*** MATERIAL FOR THIS EXERCISE Section Begins ***
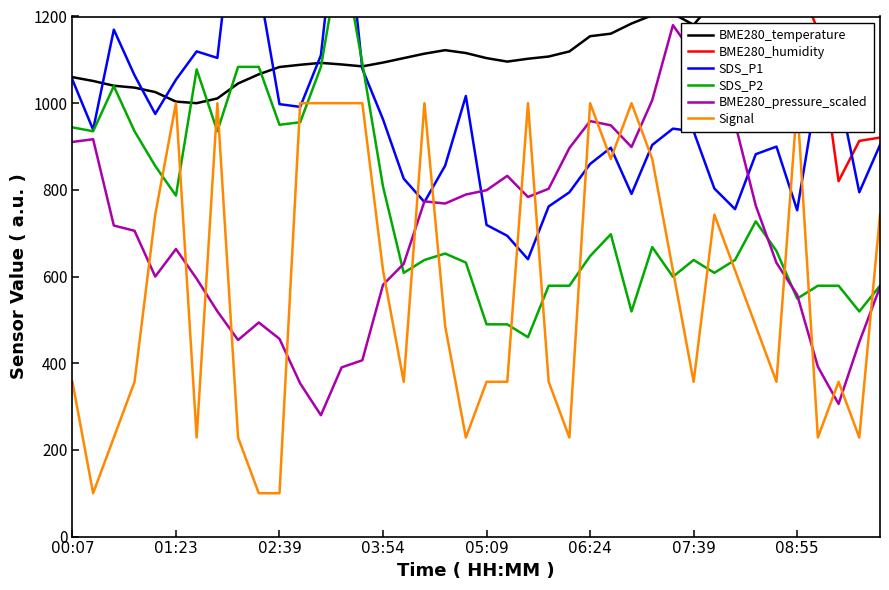

Is the value of Signal at 03:54 greater than the value of SDS_P1 at 08:55?

No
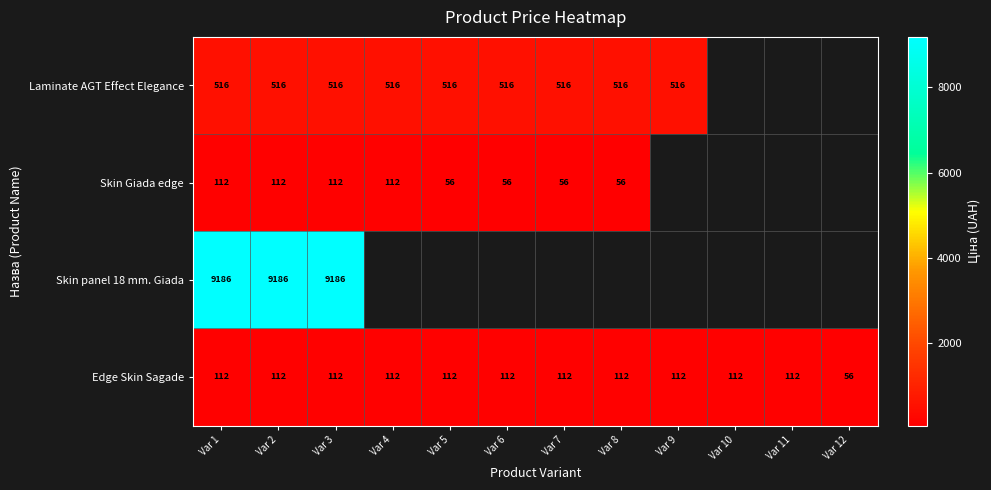

The value of Laminate AGT Effect Elegance at Var 8 is 800.9. True or false?

False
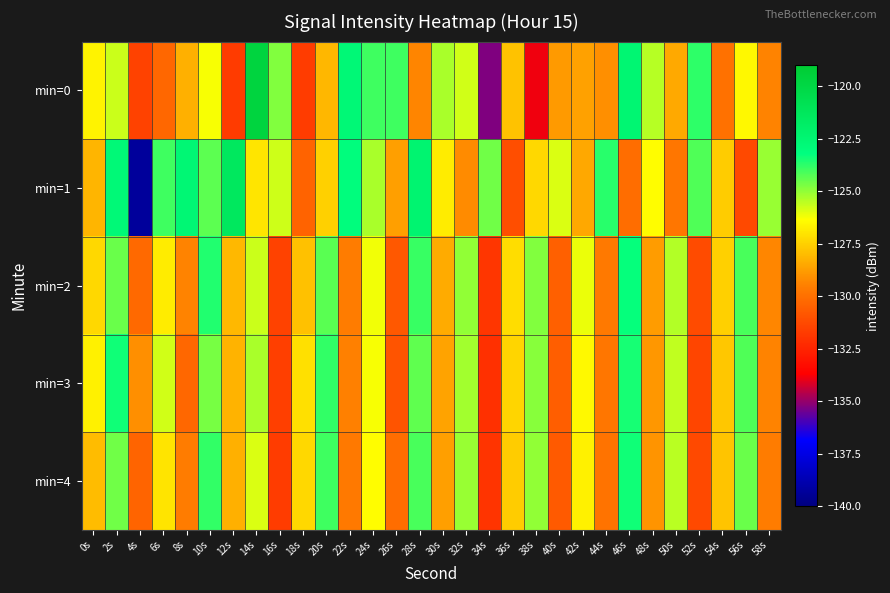

Between 44s and 54s, which series saw the biggest shift?

min=1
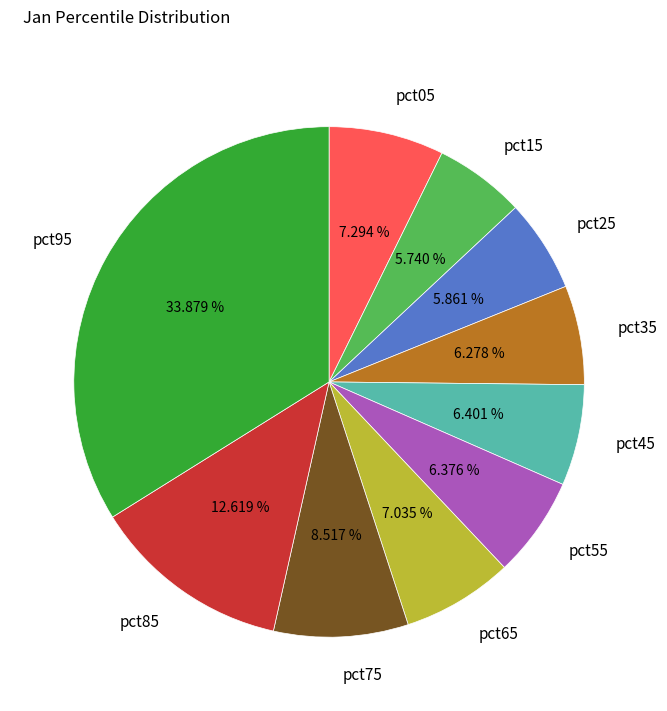

To the nearest percent, what is the average slice percentage?

10%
*** MATERIAL FOR THIS EXERCISE Section Ends ***
[JOB]
Copy every item above word for word, omitting the pictures.

[OUTPUT OF THE EXERCISE]
Is the value of Signal at 03:54 greater than the value of SDS_P1 at 08:55?

No

The value of Laminate AGT Effect Elegance at Var 8 is 800.9. True or false?

False

Between 44s and 54s, which series saw the biggest shift?

min=1

To the nearest percent, what is the average slice percentage?

10%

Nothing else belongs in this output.